Recast the lines below as a numbered list, omitting any blank lines, and leave the picture out of your answer.

## INFORMATION
■ ■ ■

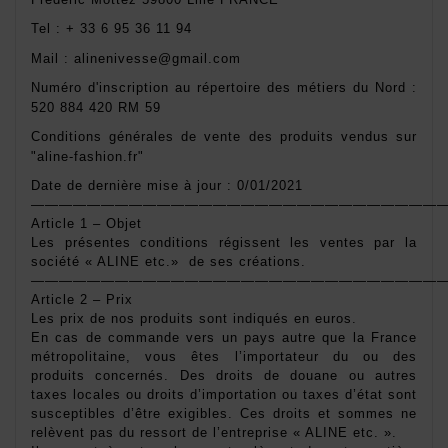
Tel : + 33 6 95 36 11 94
Mail : alinenivesse@gmail.com
Numéro d'inscription au répertoire des métiers du Nord : 
520 884 420 RM 59
Conditions générales de vente des produits vendus sur 
"aline-fashion.fr"
Date de dernière mise à jour : 0/01/2021
——————————————————————————————
Article 1 – Objet 
Les présentes conditions régissent les ventes par la 
société « ALINE etc.»  de ses créations. 
——————————————————————————————
Article 2 – Prix 
Les prix de nos produits sont indiqués en euros. 
En cas de commande vers un pays autre que la France 
métropolitaine, vous êtes l’importateur du ou des 
produits concernés. Des droits de douane ou autres 
taxes locales ou droits d’importation ou taxes d’état sont 
susceptibles d’être exigibles. Ces droits et sommes ne 
relèvent pas du ressort de l’entreprise « ALINE etc. ». 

■ ■ ■

## COMPLETED EXERCISE
1. Tel : + 33 6 95 36 11 94
2. Mail : alinenivesse@gmail.com
3. Numéro d'inscription au répertoire des métiers du Nord : 
4. 520 884 420 RM 59
5. Conditions générales de vente des produits vendus sur 
6. "aline-fashion.fr"
7. Date de dernière mise à jour : 0/01/2021
8. ——————————————————————————————
9. Article 1 – Objet 
10. Les présentes conditions régissent les ventes par la 
11. société « ALINE etc.»  de ses créations. 
12. ——————————————————————————————
13. Article 2 – Prix 
14. Les prix de nos produits sont indiqués en euros. 
15. En cas de commande vers un pays autre que la France 
16. métropolitaine, vous êtes l’importateur du ou des 
17. produits concernés. Des droits de douane ou autres 
18. taxes locales ou droits d’importation ou taxes d’état sont 
19. susceptibles d’être exigibles. Ces droits et sommes ne 
20. relèvent pas du ressort de l’entreprise « ALINE etc. ». 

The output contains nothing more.